| Tasks to complete |
1. According to the blog post, how long did the writer go without scans or worries?
2. Copy the blog post from the words that open with "Thursday, December 18, 2014" through "I felt good.", swapping "puppy" for "kitten".
3. Write what comes next in the blog post, picking up after its final sentence.

#### Passage shown

Thursday, December 18, 2014

The Christmas Miracle

I've been silent the past few months because I was in the midst of enjoying not having to think about my cancer. Four months of no scans or worries...it was fabulous. I admit that I spent more time than I should have just resting and not actively doing much of anything. I loved my quiet house after taking my girl to school. I loved cleaning up the kitchen from dinner the night before and hearing the dishwasher rumble away. I loved getting toasty under a blanket and rocking my puppy on my lap and reading book after book after book. I loved falling asleep on the couch, in my bed, or in the recliner in the middle of the day. I loved going without makeup and not caring. I loved eating donuts and cookies and Halloween candy. I felt good.

But, I was still worried. I wasn't taking care of myself. I had been given so many wonderful blessings of healing and health, and no matter what cancer had taken away from me, I still had so much to be grateful for. As Thanksgiving approached, I realized that my four months reprieve was quickly coming to an end. Celebrating all that God had given me opened my eyes - I have a beautiful, supportive family and wonderful, caring friends who pray for me every day. They deserved better. As that holiday weekend with my family in the "south" ended, I resolved to eat better, to go to bed earlier, to pray more sincerely for those facing struggles, and to try harder to live every day with more purpose. I have not been entirely successful, but going sugar-free & getting better sleep & praying with a grateful heart has  helped me feel better. I still worry, but much is beyond my control and can't be solved without time and patience.

########
#### Extracted information

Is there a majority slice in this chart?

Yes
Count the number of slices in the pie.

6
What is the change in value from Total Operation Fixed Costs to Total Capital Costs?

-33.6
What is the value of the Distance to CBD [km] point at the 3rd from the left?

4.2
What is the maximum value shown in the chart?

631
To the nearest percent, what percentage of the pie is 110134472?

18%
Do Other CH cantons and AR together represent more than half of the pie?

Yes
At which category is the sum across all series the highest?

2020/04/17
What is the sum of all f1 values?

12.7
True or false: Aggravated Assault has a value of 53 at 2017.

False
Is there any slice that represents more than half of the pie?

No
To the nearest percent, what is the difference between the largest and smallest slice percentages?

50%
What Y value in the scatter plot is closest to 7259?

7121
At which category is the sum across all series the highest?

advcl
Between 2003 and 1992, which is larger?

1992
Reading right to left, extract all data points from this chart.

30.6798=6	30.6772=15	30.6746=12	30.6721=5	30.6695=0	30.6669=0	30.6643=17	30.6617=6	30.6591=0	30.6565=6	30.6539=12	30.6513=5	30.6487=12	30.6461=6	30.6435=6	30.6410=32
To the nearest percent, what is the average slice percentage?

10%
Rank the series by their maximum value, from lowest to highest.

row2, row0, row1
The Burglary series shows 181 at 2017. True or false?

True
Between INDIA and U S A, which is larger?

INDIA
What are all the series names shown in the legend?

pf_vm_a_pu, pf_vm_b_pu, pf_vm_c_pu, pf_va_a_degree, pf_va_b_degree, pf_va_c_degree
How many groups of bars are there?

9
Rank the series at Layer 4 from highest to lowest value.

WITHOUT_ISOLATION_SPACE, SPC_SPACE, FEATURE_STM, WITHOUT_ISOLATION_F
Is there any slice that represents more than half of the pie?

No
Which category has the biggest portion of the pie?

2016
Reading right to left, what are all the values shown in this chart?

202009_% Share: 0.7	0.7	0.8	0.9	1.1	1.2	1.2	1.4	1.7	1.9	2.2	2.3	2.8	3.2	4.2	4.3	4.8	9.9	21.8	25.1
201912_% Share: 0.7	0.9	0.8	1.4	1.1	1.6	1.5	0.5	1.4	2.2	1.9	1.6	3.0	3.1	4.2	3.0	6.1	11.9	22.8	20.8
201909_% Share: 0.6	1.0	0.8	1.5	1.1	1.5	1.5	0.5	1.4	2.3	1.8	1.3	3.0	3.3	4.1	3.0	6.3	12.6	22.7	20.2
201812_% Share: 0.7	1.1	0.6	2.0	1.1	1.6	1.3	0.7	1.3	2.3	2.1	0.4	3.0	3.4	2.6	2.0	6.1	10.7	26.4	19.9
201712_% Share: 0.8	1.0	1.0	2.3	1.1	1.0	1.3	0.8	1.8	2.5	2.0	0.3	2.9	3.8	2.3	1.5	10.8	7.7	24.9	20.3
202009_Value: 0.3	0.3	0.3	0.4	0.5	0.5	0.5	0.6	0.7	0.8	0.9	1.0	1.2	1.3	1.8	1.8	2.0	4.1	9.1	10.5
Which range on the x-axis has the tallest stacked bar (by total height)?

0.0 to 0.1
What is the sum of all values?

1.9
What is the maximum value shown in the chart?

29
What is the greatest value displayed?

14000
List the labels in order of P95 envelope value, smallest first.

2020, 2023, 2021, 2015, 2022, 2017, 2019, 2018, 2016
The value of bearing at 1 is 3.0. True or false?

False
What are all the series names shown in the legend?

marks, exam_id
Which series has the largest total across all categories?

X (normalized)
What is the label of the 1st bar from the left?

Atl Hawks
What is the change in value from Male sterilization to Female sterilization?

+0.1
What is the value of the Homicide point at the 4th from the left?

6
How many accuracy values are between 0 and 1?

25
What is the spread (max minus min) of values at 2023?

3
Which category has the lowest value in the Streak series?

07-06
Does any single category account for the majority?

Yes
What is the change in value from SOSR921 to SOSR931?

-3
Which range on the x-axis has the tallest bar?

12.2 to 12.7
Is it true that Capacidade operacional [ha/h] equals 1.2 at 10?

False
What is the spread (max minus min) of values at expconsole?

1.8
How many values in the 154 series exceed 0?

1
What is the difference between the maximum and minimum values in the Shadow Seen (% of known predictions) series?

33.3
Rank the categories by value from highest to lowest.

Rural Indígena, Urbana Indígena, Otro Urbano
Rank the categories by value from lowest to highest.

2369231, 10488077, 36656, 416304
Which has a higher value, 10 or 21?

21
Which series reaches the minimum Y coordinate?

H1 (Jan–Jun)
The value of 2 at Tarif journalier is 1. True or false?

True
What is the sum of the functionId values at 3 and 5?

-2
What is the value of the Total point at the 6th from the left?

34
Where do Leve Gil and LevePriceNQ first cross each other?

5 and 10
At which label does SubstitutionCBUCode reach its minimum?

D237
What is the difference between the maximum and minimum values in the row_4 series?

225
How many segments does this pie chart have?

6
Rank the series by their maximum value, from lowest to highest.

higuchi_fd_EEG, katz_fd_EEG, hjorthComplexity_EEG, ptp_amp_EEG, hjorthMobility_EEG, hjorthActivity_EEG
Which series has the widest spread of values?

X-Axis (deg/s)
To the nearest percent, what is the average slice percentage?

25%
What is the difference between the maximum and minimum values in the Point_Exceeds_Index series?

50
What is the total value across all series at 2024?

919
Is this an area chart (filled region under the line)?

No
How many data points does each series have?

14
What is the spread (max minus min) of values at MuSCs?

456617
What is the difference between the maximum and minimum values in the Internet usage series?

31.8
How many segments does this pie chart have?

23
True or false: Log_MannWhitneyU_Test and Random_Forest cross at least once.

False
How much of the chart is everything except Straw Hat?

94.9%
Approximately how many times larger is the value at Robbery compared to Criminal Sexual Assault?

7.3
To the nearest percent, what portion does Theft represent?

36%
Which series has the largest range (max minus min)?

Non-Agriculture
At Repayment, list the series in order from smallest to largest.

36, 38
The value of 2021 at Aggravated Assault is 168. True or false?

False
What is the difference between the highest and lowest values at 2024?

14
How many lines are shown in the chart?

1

########

| Answers by item number |
1. Four months.

2.
Thursday, December 18, 2014

The Christmas Miracle

I've been silent the past few months because I was in the midst of enjoying not having to think about my cancer. Four months of no scans or worries...it was fabulous. I admit that I spent more time than I should have just resting and not actively doing much of anything. I loved my quiet house after taking my girl to school. I loved cleaning up the kitchen from dinner the night before and hearing the dishwasher rumble away. I loved getting toasty under a blanket and rocking my kitten on my lap and reading book after book after book. I loved falling asleep on the couch, in my bed, or in the recliner in the middle of the day. I loved going without makeup and not caring. I loved eating donuts and cookies and Halloween candy. I felt good.

3.
Yesterday morning, Lindsey and baby brother and I headed up to Huntsman. I was feeling good, happy to have lost a few pounds and not finding new lumps or bumps. I was grateful to have Linds with me, even though she's been working hard getting ready for Christmas. Bless her heart...she helps me in sooo many ways, too many to count. I love her and am so thankful for her. Having baby brother there too was an added gift. He makes me smile. The CT scan was quick; even better, I was done with drinking the contrast. Not only does it make me shudder to drink it, but it hurts my tummy and makes me sick. It usually takes me a couple of days to get it out of my system, so I'm kind of out of commission for awhile after my appointments. The brain MRI took about a half hour and I listened to Christmas music to help me stay awake & not go bonkers listening to the MRI machine. It was lunchtime when I finally finished, so we had a yummy spinach/chicken/strawberry salad at the "Beast" (Bistro). We had told all the techs that I had a doctor appointment at 1:00, so we were praying hard that the scan results would be ready by the time we got to Dr. Grossmann's office. (I usually have the scans one day & the doc appt the next day.) With a gurgling stomach, I was weighed (lost 9 lbs in about 3 weeks!) and we were taken to an exam room. We expected to wait for awhile, but Dr. G came in after a few minutes with a new intern, Gerry. He sat down, asked how I was feeling, and in the next breath, he said, "Your scans look great. I don't see any tumors. Merry Christmas!" As Linds and I gasped and shed a few tears, he showed me the scans on the computer and pointed out the differences between past scans & tumors and the new scans. The tumor in my back showed a very small shadow, which he felt was probably scarring. The tumor in my groin was completely gone. Nothing in the liver or anywhere else. It was miraculous! I think I was in shock.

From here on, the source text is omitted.